Jumhur mufassirin membatasi pada makna harfiah. Jika dikaji secara
komprehehsif, sudah tentu makna dalam ayat ini
mengandung pula nilai transenden. Jumhur mufassirin berpijak pada makna ‘hadzaa baladan’ :’ negeri ini’ yang
diartikan secara harfiah sebagai kota Mekah atau
negeri Hejaz secara keseluruhan. Landasan ini
membawa konsekwensi logis pada pemahaman harfiah bagi keseluruhan ayat ini.
Tetapi jika kita berpijak pada makna. ‘qoola,
wa man kafara fa-ummatti’uhu…dst… : ‘Juga kepada orang-orang kafir-pun
Kuberi……dst…hingga akhir ayat, maka sesungguhnya makna kemakmuran, keamanan
dan keimanan mengandung pula pengertian transenden, meskipun tidak terlepas dari
makna materialnya. Secara keseluruhan doa Ibrahim mengharapkan suatu idealitas
rasional di bumi yang bersifat imitatio
dei (keadaan serupa sorga). Prinsip
kemakmuran, keamanan dan keimanan lebih bermakna logos daripada mitos. Prinsip
ini lebih banyak merupakan tuntutan rasional sosial-ekonomi dan hanya sedikit
mengandung makna teologis-mitologis, yang dalam hal ini hanya dicukupkan dengan
beriman kepada Allah dan hari akhir.
Betapapun
redaksi ayat ini mempertegas posisi archetype
Ibrahim dalam historiografi dan mitologi Islam. Teolog Berthold A Pariera
(2004) bahkan mengatakan, kedudukan Ibrahim dalam agama Islam mungkin lebih
sentral daripada dalam agama Yahudi dan Kristen.
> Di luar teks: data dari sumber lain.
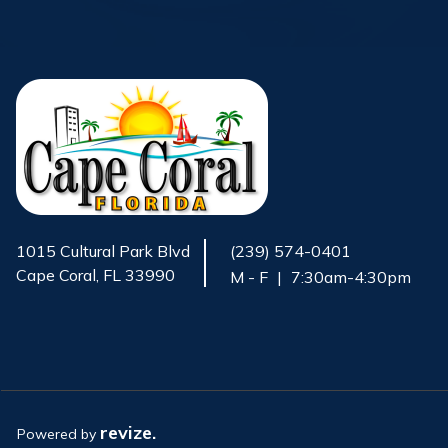
1015 Cultural Park Blvd
(239) 574-0401
Cape Coral, FL 33990
M - F
|
7:30am-4:30pm
Opens in new window
revize.
Powered by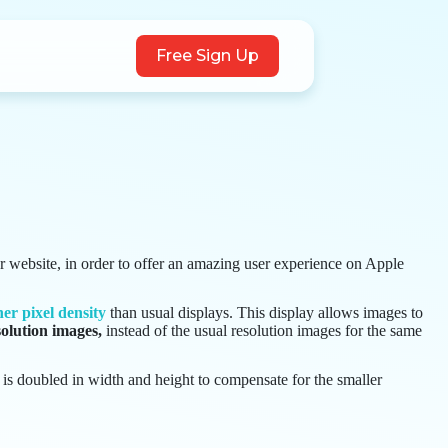
Free Sign Up
r website, in order to offer an amazing user experience on Apple
her pixel density
than usual displays. This display allows images to
olution images,
instead of the usual resolution images for the same
t is doubled in width and height to compensate for the smaller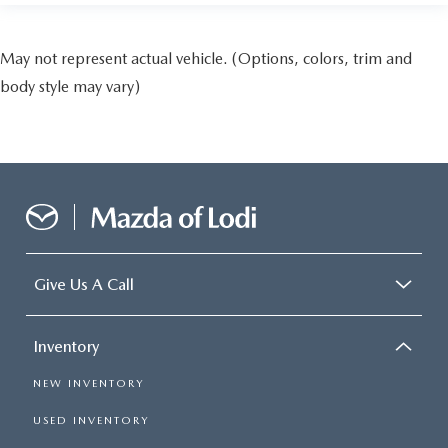
May not represent actual vehicle. (Options, colors, trim and
body style may vary)
Give Us A Call
Inventory
NEW INVENTORY
USED INVENTORY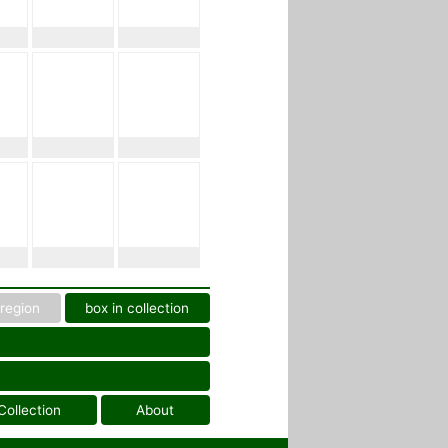
region
box in collection
Collection
About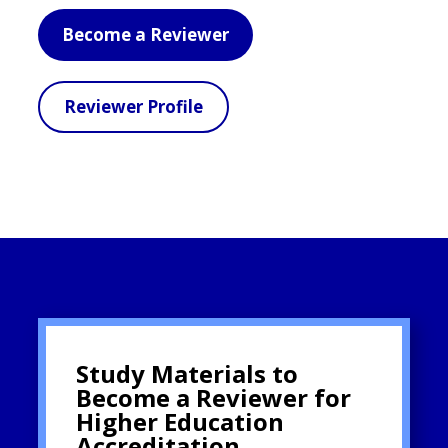
Become a Reviewer
Reviewer Profile
Study Materials to
Become a Reviewer for
Higher Education
Accreditation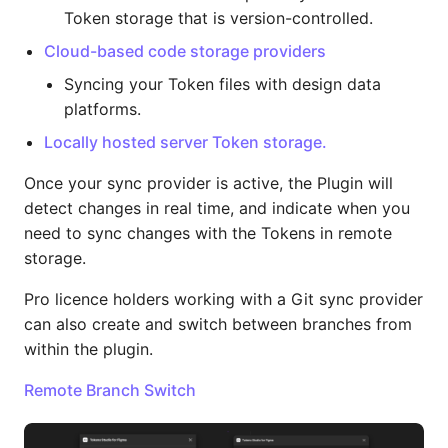
Token storage that is version-controlled.
Cloud-based code storage providers
Syncing your Token files with design data
platforms.
Locally hosted server Token storage.
Once your sync provider is active, the Plugin will
detect changes in real time, and indicate when you
need to sync changes with the Tokens in remote
storage.
Pro licence holders working with a Git sync provider
can also create and switch between branches from
within the plugin.
Remote Branch Switch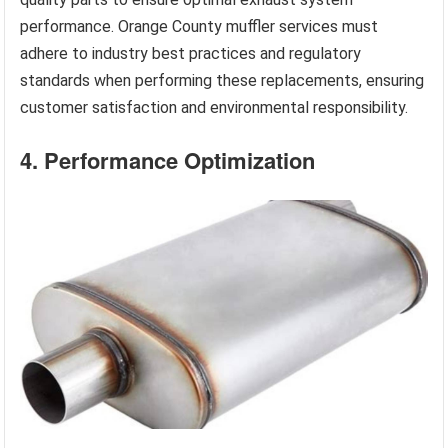
performance. Orange County muffler services must
adhere to industry best practices and regulatory
standards when performing these replacements, ensuring
customer satisfaction and environmental responsibility.
4. Performance Optimization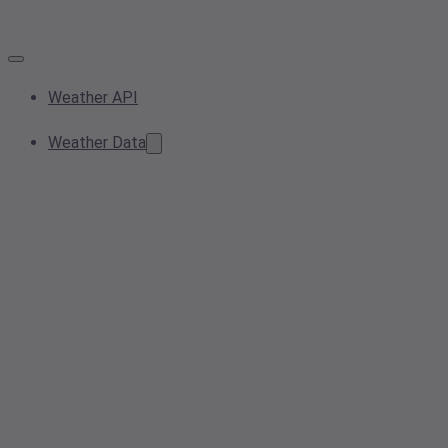
Weather API
Weather Data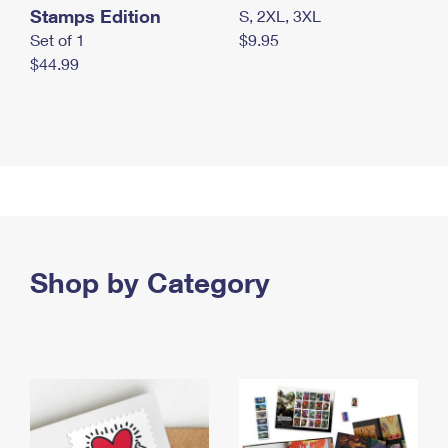
Stamps Edition
S, 2XL, 3XL
Set of 1
$9.95
$44.99
Shop by Category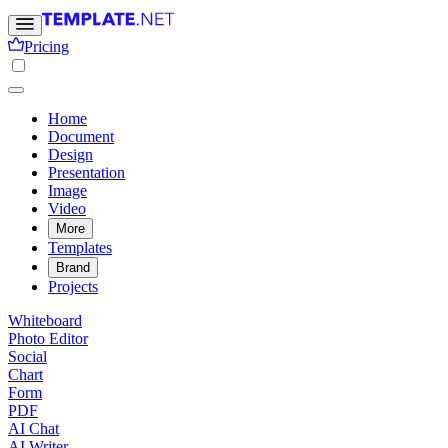
Pricing
Home
Document
Design
Presentation
Image
Video
More
Templates
Brand
Projects
Whiteboard
Photo Editor
Social
Chart
Form
PDF
AI Chat
AI Writer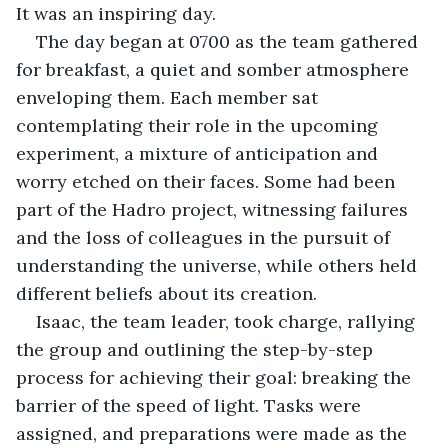
It was an inspiring day. 
The day began at 0700 as the team gathered 
for breakfast, a quiet and somber atmosphere 
enveloping them. Each member sat 
contemplating their role in the upcoming 
experiment, a mixture of anticipation and 
worry etched on their faces. Some had been 
part of the Hadro project, witnessing failures 
and the loss of colleagues in the pursuit of 
understanding the universe, while others held 
different beliefs about its creation. 
Isaac, the team leader, took charge, rallying 
the group and outlining the step-by-step 
process for achieving their goal: breaking the 
barrier of the speed of light. Tasks were 
assigned, and preparations were made as the 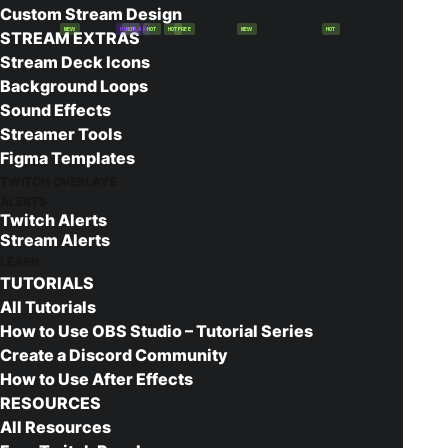
Custom Stream Design
NEW
POPULAR
HOT
HOT
HOT
FREE
NEW
HOT
STREAM EXTRAS
Stream Deck Icons
Background Loops
Sound Effects
Streamer Tools
Figma Templates
Check out this easy to use YouTube
TWITCH OVERLAYS
thumbnail maker. It allows you to create
ALERTS
Twitch Alerts
great looking thumbnails in just a couple of
Stream Alerts
minutes. While it’s designed to create
LEARN
TUTORIALS
images for YouTube, you could even use
All Tutorials
this as a Twitch Offline Image maker as
How to Use OBS Studio – Tutorial Series
well!
Create a Discord Community
How to Use After Effects
Launch Thumbnail Generator
RESOURCES
All Resources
Agama Islam dapat disebut
agama Ibrahim.
Trilogi
kemakmuran, keamanan dan keimanan menjadi prinsip Ibrahim yang lebih realistik, namun banyak mufassir
dan ulama menafsirkan secara gegabah, dengan mengacu kepada kondisi kemakmuran
para monarkhi Arab. Penafsiran duniawi yang gegabah seperti ini tentu bukan
substansi yang dimaksud ayat ini yang betapapun tetap berlandaskan pada
nilai-nilai transcendental. Makna harfiah disini hanya bersifat intermediate
untuk menuju kepada nilai yang lebih hakiki, seperti tercermin dalam kalimat,”man amana minhum billaahi
walyaumilaakhir(i)” : “sebagian penduduknya yang beriman kepada Allah dan hari
akhir.” Beriman kepada Allah dan hari akhir merupakan dasar ideologis sekaligus kondisi puncak yang harus dicapai dibalik
prinsip kemakmuran dan keamanan. Ini menunjukkan kepadatan nilai rasional dan nilai
transenden sekaligus. Jelasnya bahwa makna kemakmuran dan keamanan disini bukan
dalam pengertian logika material semata tetapi lebih kepada keutuhan realitas
fundamental yang hakiki, yaitu sublimasi logos dan mitos, suatu kebahagiaan dunia
material yang satu makna dengan
kebahagiaan spiritual di seberang kematian yang bersifat ruhaniyat.
Jumhur
mufassirin ingin menunjukkan kekecualian tanah Haram yang makmur, aman dan
beriman, dibandingkan dengan kondisi umum Timur Tengah yang penuh pergolakan
dan kekacauan sepanjang zaman. Betapapun kekecualian itu memang ada.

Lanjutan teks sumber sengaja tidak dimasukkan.